L’arrivée d’Hitler au pouvoir n’a pas une seule et unique cause. L’humiliation de la défaite de 1918 a certainement joué un rôle. La peur du communisme aussi. L’essentiel, pourtant, est à rechercher dans la perte des repères et dans l’effondrement des valeurs entraîné par l’hyperinflation de 1923.
Dans cette année maudite, les prix des repas servis au restaurant variaient d’une heure à l’autre et les ménagères souhaitant faire leurs courses amenaient des liasses de billets dans des voitures d’enfants. La monnaie plongeait de 613 mille marks par seconde.
Des dizaines de milliers de vieillards ont été réduits à la mendicité tandis que la fortune souriait aux petits malins. Ainsi, beaucoup de jeunes fripouilles qui, en 1923, avaient 17 ou 18 ans, sont devenues des cadres importants du nazisme et des familiers du futur « Führer ». Pas étonnant que les Allemands d’aujourd’hui aient gardé en mémoire les méfaits de l’inflation, cette drogue dure qui a détruit leur corps social.

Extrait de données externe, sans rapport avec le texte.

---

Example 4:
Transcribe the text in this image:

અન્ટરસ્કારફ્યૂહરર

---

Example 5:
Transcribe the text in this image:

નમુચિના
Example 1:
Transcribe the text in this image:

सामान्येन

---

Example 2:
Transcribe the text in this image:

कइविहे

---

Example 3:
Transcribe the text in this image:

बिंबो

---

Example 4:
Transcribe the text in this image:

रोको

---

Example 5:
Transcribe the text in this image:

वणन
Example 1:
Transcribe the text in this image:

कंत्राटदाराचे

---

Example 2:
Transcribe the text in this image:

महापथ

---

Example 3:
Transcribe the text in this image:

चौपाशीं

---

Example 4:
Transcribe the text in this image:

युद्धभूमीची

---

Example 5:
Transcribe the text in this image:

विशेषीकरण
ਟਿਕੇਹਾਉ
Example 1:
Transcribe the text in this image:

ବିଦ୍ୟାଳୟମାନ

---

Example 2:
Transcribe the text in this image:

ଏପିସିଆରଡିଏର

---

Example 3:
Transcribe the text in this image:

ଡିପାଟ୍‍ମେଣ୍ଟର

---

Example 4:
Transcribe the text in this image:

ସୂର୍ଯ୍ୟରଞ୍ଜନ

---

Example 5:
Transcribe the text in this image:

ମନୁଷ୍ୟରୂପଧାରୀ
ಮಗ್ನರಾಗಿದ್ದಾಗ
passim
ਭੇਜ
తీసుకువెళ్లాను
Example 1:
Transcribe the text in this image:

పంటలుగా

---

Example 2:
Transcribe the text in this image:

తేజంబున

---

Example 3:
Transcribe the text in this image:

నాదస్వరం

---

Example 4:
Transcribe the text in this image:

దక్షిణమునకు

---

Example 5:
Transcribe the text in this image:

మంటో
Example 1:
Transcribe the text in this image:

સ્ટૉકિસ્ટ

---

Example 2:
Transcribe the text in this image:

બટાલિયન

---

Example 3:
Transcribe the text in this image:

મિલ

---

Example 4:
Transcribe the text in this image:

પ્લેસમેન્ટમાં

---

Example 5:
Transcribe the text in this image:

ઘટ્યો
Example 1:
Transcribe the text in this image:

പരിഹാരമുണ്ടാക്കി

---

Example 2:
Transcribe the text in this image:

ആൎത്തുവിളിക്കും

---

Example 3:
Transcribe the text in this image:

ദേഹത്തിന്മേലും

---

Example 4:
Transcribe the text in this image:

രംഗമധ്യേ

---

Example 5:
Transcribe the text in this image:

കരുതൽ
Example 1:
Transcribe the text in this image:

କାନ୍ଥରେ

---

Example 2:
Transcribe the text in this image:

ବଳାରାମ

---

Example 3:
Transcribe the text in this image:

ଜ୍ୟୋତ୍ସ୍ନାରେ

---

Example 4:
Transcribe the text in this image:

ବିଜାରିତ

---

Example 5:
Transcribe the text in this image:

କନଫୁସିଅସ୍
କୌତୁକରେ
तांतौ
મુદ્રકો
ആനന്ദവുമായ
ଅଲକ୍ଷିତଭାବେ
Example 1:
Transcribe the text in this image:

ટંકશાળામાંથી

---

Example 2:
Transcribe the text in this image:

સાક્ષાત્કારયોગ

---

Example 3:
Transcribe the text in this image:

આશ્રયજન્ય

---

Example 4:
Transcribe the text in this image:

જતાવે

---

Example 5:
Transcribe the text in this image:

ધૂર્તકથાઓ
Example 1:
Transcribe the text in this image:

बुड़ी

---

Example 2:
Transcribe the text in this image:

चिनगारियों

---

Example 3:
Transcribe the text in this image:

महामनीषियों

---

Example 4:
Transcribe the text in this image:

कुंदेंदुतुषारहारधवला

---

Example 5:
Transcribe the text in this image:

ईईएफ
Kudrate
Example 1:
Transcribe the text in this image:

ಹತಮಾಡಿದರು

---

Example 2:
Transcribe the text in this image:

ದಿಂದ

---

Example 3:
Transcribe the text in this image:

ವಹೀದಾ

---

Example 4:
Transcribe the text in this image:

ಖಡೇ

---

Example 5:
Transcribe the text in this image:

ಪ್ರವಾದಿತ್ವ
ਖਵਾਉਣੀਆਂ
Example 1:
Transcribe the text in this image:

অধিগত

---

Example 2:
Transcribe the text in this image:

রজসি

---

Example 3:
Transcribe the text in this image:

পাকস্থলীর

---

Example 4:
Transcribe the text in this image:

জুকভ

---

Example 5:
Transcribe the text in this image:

D’autres peuples, au contraire, ont conservé le souvenir agréable d’une drogue douce qui a accompagné la croissance, quelque peu pénalisé les rentiers mais plutôt favorisé les actifs. En France, par exemple, l’indice des prix à la consommation pendant les « 30 glorieuses » a grimpé en moyenne de 5 % par an. Il y a eu des bas (2,5% en 1965) et des hauts (17% en 1951) mais le seuil des 20% n’a jamais été franchi.

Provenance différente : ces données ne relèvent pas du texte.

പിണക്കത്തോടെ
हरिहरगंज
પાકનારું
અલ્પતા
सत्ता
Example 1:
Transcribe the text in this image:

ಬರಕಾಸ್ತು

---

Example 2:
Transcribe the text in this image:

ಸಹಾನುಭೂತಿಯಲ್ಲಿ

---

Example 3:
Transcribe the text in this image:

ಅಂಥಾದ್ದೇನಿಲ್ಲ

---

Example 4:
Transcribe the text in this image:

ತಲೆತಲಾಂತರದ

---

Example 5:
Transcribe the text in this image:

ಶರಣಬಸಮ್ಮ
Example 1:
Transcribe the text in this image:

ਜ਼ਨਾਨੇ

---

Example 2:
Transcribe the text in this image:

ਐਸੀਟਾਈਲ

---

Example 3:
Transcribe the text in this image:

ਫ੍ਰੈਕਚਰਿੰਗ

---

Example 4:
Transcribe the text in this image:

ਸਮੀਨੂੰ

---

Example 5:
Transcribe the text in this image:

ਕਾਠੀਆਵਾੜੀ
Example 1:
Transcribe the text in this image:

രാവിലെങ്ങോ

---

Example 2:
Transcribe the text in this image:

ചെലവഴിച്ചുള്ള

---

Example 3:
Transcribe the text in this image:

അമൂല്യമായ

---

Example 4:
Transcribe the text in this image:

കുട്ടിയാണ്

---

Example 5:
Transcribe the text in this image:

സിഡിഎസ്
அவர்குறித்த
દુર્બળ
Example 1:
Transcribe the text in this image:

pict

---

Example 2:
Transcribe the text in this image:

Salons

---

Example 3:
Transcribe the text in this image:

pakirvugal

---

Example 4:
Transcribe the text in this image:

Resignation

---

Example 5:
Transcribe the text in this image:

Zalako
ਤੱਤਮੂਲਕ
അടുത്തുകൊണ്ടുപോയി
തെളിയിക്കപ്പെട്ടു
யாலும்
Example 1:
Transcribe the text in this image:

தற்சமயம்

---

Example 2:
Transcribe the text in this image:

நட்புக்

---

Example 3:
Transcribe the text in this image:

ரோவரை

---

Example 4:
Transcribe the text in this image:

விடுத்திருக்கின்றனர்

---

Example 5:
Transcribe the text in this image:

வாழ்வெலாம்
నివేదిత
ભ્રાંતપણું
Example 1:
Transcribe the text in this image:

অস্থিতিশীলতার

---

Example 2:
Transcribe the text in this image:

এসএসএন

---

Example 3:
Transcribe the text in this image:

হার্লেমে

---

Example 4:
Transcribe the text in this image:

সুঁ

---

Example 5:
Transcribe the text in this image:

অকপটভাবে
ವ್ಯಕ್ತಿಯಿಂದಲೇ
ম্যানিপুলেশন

Cette divergence des mémoires pèse sur l’avenir de l’Euro. Pour le moment, les exportateurs allemands ne sont pas mécontents que les mauvais élèves de la classe budgétaire freinent l’ascension de la monnaie unique. Mais attention ! Si, un jour, certains pays européens en arrivaient à souhaiter que l’inflation serve à effacer des dettes, la nostalgie d’un Mark fort l’emporterait sur la fidélité à un Euro devenu trop faible.